6 Basın İlan Kurumu, internet medyasını da kapsayacak şekilde yeniden yapılanmalı; meslek örgütlerinin temsil sayısı arttırılmalı. Gazete tirajları ve internet sitelerinin izlenme trafiği bağımsız bir denetim kuruluşu tarafından denetlenmeli. Basın İlan Kurumu’nun ilan kesme yetkisine son verilmeli. Kamu ilanlarının fiyat tarifesi, objektif kıstaslara bağlanarak, siyasal iktidarın keyfi tutumuna bırakılmamalı. Basın İlan Kurumu, yerel medyanın desteklenmesi konusunda pozitif ayrımcılık yapmalı.
7 Evrensel kriterlere uygun, şeffaf ve denetlenebilir bir reyting ölçüm sistemine geçilmeli. Televizyonlarda gösterilen ve ‘zorunlu ilan’ olarak sunumu yapılan tanıtım filmlerinin ücretsiz yayınlanmasından vazgeçilmeli.
8 Basın kartı, meslek örgütlerinin ortak katılımıyla oluşturulacak bir kurul tarafından verilmeli. Devlet bu alandan tümüyle çekilmeli. Kimin gazeteci olup olmadığına devlet değil, gazeteciler karar vermeli.

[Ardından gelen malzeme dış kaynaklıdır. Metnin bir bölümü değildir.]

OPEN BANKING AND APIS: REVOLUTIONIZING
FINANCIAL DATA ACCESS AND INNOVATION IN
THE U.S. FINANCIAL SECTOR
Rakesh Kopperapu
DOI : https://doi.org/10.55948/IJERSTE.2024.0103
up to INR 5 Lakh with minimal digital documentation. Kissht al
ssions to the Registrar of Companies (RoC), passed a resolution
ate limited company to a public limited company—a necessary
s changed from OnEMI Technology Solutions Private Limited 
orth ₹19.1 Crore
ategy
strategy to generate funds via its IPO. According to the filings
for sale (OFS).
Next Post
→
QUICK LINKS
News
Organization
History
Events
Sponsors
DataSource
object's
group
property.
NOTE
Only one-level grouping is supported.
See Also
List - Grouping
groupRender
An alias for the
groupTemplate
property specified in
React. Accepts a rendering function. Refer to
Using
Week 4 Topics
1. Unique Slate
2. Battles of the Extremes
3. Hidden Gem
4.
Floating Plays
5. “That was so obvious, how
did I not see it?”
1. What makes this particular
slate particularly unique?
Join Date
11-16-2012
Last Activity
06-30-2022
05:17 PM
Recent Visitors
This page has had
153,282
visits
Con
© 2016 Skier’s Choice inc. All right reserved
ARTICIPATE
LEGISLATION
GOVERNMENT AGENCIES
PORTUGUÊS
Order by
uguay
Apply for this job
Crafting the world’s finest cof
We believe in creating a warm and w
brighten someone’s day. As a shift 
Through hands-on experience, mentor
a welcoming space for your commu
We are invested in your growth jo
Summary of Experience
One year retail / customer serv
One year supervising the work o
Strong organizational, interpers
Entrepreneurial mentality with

9 Basın ve ifade özgürlüğüne sınırlama getiren evrensel kriterler hariç, her ne koşulda olursa olsun sansür yasaklanmalı.
10 Sosyal medya, yeni medya veya alternatif medya olarak nitelendirilen mecralarda yayınlanan haberlerin doğruluğuyla ilgili bağımsız denetim/teyit mekanizmaları oluşturulmalı.